Letter of Credit in International Trade
In general, people use letters of credit for international trade.
This is because people may be less familiar with companies, sellers and
banks the farther away they are. It also is harder for effective
communication to take place in international trade, although technology
greatly is improving communication difficulties. Letters of credit also
are useful for any domestic transactions where the buyer and seller have
not worked with each other previously.
Advantages of Letter of credit
·The seller has the obligation of buyer's bank's to pay for the shipped goods;
·Reducing the production risk, if the buyer cancels or changes his order
·The opportunity to get financing in the period between the
shipment of the goods and receipt of payment (especially, in case of
deferred payment).
·The seller is able to calculate the payment date for the goods.
·The buyer will not be able to refuse to pay due to a complaint about the goods
·The bank will pay the seller for the goods, on condition that
the latter presents to the bank the determined documents in line with
the terms of the letter of credit;
·The buyer can control the time period for shipping of the goods;
·By a letter of credit, the buyer demonstrates his solvency;
·In the case of issuing a letter of credit providing for delayed payment, the seller grants a credit to the buyer.
·Providing a letter of credit allows the buyer to avoid or reduce pre-payment.
Letters of credit are often used in international transactions
to ensure that payment will be received.
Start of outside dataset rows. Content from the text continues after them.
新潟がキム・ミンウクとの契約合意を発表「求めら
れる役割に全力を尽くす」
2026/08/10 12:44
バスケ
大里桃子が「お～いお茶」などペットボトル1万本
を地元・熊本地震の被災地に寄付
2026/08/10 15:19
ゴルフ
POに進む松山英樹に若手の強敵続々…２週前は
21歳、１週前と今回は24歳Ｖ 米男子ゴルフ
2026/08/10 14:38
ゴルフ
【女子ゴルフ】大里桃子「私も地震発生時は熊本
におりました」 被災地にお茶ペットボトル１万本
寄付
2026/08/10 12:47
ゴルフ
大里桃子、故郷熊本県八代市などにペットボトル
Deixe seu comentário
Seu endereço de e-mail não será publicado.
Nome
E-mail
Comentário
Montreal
Due to the nature of
international dealings including factors such as distance, differing
laws in each country and difficulty in knowing each party personally,
the use of letters of credit has become a very important aspect of
international trade. The bank also acts on behalf of the buyer (holder
of letter of credit) by ensuring that the supplier will not be paid
until the bank receives a confirmation that the goods have been shipped.